At 2002, coronary artery bypass graft (CABG) using saphenous vein graft to distal left anterior descending artery (LAD) was performed at other institute, owing to the severe stenosis of proximal LAD.
At March 2013, Xience V stent was deployed to proximal right coronary artery (RCA) owing to de novo severe stenosis at mid bended lesion of #1.
Relevant test results prior to catheterization
At September 2015, angina pectoris was recurred.
At December 2015, coronary angiogram and PCI was conducted. There was a hazy de novo severe stenosis with thrombus and heavily calcification at mid RCA, with quantitative coronary analysis (QCA) data of percent diameter stenosis (%DS) of 76.5, and minimal lumen diameter (MLD) of 0.62 (Figure 1). The flow and stenosis of SVG, LMCA, and LCX were similar with those of March 2013.
Relevant catheterization findings
OFDI images after pre-dilation using 2-mm and 3-mm sized balloon showed the calcified nodule and combined red and white thrombus with minimal lumen area (MLA) of 2.41 mm 2 (Figure 1B). Ultimaster stent (3.5 x 38 mm) was placed with 16 atm, and concluded PCI owing to %DS of 22.7, and MLD of 2.92 by QCA (Figure 1C), and MLA of 6.98 mm2 and maximal incomplete stent apposition (ISA) distance of 110 μm by OFDI (Figure 1D).

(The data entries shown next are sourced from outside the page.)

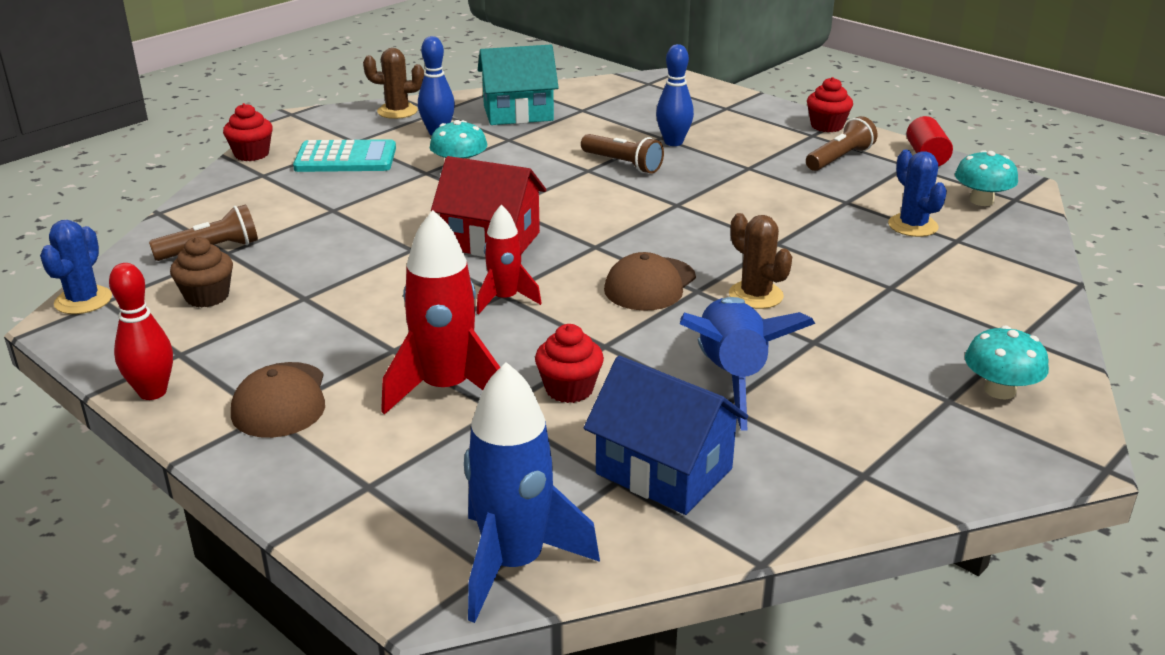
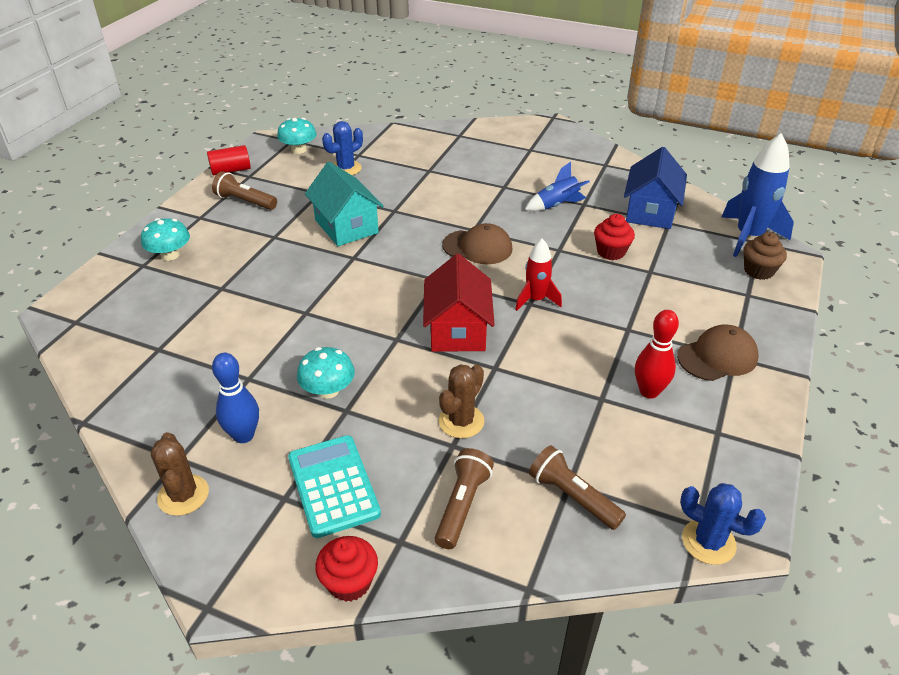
camera: 110 degrees left, 10 degrees up
(83, 300) = (708, 542): blue cactus -> blue cactus turned 45 degrees clockwise
(153, 392) = (765, 422): red bowling pin -> red bowling pin (649, 391)
(207, 296) = (641, 457): brown cupcake -> brown cupcake (758, 271)
(446, 389) = (648, 294): red rocket -> none
(518, 113) = (175, 391): turquoise house -> turquoise house (346, 226)
(623, 164) = (287, 296): brown flashlight -> brown flashlight (462, 505)
(673, 142) = (232, 279): blue bowling pin -> none
(731, 376) = (556, 205): blue rocket -> blue rocket, size x0.60
(756, 295) = (466, 209): brown cactus -> brown cactus (461, 421)
(827, 126) = (179, 213): red cupcake -> none
(999, 390) = (512, 138): turquoise mushroom -> turquoise mushroom (170, 255)

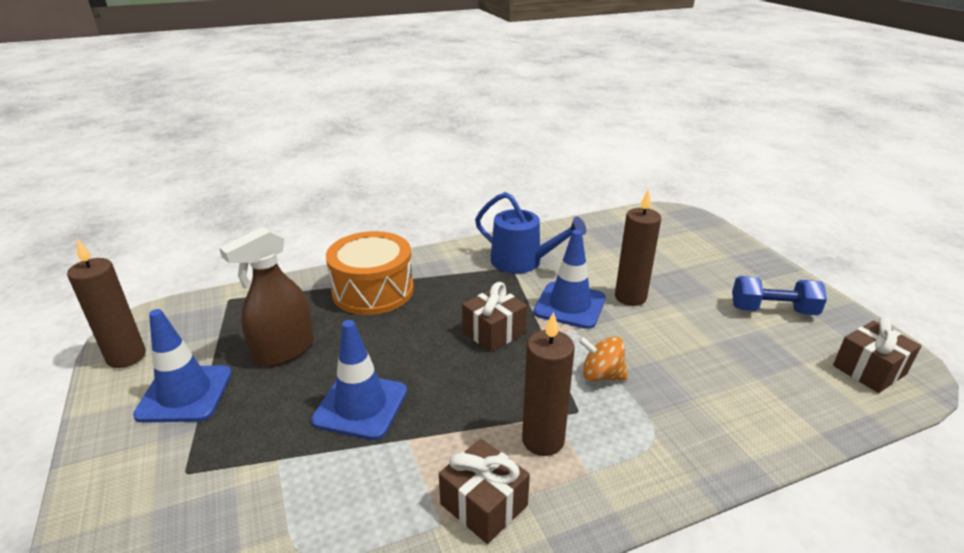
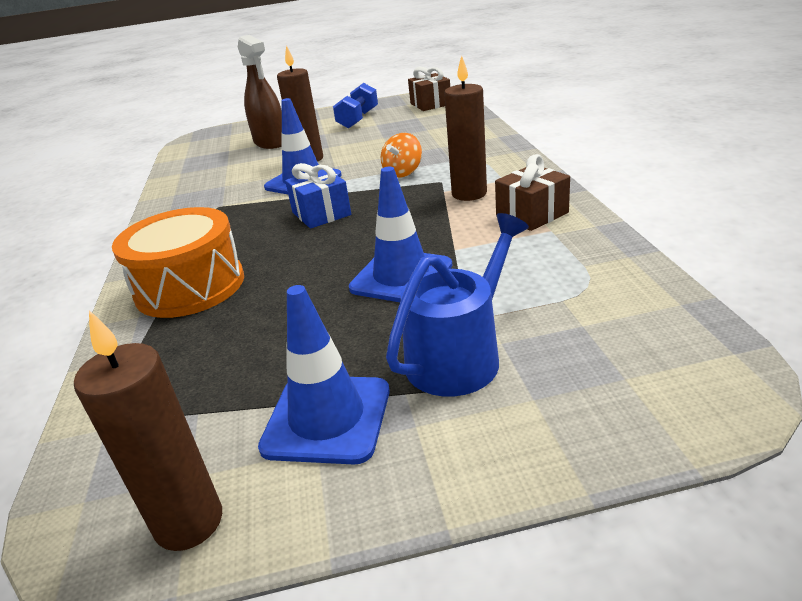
camera: 75 degrees left, 0 degrees up
(284, 350) = (275, 341): brown spray bottle -> brown spray bottle (270, 142)
(494, 332) = (321, 214): brown gift -> blue gift
(522, 261) = (211, 201): blue watering can -> blue watering can (459, 356)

In July 2016, he implicated in target lesion revascularization (TLR) following 2-month history of progressive exertional chest pain. Coronary angiogram showed thrombotic occlusion with TIMI-grade flow 2 (Figure 2A). Thus, this case was diagnosed as definite late stent thrombosis (LST) by ARC definition. Run through wire did not pass through the thrombotic lesion, and XTR wire passed the occluded lesion. Pre-dilation was done using 1-mm and 2-mm sized balloon. IVUS image showed the superficial high intensity layer with low-echo inside the stent approximately 20 mm proximal from the distal edge of Ultimaster stent (Figure 2C). Corresponding to the IVUS image, OCT image showed the superficial high intensity layer with low echo with MLA of 1.46 mm2 (Figure 2B ). Almost all of thrombus disappeared after ballooning using a 3.5 mm-size, and MLA was gained 3.46 mm2. Drug-eluting balloon was used with 16 atm. Superficial high intense layer was pressed insides tent as IVUS (Figure 2F) and OCT images (Figure 2E), and PCI was concluded with 25% stenosis on angiogram (Figure 2D). As QCA parameter, %DS was 22.7, and MLD was 2.92. OCT showed the MLA was 3.59 mm2, which was 49.6% of the primary PCI.
RESTART study reported that late stent thrombosis (LST) defined by ARC was caused by aggressive hyperplastic restenotic process.
The present study showed that calcified plaque co-existed with red and white thrombus in a case of definite LST.